**WHAT THIS TASK INVOLVES**
Set down only what runs from the line containing "Feat : [BACK] Définir un rôle à l'utilisateur, ends: 14:15" through the last line of the data, exactly as it reads.

(Dataset records)
▼

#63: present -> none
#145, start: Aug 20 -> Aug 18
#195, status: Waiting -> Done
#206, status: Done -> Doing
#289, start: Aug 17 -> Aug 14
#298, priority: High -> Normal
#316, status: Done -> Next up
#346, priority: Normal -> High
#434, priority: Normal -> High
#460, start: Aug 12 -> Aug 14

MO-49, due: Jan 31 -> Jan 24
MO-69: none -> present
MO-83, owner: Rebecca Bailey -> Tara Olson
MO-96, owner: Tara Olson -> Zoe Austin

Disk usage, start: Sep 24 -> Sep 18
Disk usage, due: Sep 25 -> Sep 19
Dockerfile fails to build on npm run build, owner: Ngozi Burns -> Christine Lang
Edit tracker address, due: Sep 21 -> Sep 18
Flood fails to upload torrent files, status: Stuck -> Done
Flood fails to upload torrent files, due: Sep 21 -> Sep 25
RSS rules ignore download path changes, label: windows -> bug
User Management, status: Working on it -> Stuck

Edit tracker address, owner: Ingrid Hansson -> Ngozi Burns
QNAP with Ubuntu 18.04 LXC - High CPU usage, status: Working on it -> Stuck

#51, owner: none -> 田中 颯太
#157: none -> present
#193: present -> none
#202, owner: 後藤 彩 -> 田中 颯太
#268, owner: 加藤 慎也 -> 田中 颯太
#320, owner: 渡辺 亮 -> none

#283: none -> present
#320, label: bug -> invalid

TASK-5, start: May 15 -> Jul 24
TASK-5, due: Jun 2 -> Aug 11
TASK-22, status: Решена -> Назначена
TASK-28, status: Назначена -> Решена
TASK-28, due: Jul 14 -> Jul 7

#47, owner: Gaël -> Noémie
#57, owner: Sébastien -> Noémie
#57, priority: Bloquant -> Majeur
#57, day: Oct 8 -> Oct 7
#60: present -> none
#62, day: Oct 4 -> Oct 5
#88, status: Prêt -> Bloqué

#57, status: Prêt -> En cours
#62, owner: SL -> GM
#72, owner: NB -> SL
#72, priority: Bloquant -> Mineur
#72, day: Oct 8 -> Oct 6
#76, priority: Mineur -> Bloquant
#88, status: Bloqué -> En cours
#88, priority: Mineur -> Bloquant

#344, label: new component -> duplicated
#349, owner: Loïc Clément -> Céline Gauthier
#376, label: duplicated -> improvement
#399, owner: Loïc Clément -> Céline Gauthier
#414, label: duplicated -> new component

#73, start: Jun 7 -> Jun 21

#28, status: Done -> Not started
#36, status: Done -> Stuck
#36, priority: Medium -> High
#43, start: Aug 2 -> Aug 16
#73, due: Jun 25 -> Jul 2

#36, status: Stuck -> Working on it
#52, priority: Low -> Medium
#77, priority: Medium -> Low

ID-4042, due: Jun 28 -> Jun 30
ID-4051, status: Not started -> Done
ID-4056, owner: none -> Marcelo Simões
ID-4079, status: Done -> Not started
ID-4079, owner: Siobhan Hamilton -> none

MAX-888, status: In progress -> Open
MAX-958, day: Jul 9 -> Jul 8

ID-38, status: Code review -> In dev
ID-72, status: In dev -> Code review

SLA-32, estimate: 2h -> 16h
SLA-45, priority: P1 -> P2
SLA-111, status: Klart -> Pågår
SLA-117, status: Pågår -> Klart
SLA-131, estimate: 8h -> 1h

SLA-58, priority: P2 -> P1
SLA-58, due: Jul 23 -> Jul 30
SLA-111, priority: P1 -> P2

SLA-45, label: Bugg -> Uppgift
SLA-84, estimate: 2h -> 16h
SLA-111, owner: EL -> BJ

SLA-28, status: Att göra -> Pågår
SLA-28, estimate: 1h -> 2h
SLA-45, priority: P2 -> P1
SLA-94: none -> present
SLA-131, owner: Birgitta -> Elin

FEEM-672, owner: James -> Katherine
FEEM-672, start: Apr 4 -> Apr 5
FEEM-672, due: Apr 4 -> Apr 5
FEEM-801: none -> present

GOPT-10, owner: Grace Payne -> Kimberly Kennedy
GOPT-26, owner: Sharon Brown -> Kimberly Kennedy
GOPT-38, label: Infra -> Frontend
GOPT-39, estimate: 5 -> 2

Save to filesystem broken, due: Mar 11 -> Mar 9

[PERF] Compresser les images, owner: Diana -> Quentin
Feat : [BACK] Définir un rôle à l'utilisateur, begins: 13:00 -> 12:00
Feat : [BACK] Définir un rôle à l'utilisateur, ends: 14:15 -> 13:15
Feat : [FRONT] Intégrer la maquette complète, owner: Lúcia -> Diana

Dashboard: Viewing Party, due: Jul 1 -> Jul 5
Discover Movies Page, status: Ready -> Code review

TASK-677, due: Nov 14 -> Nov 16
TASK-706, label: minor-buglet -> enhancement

▲

**THE ANSWER**
Feat : [BACK] Définir un rôle à l'utilisateur, ends: 14:15 -> 13:15
Feat : [FRONT] Intégrer la maquette complète, owner: Lúcia -> Diana

Dashboard: Viewing Party, due: Jul 1 -> Jul 5
Discover Movies Page, status: Ready -> Code review

TASK-677, due: Nov 14 -> Nov 16
TASK-706, label: minor-buglet -> enhancement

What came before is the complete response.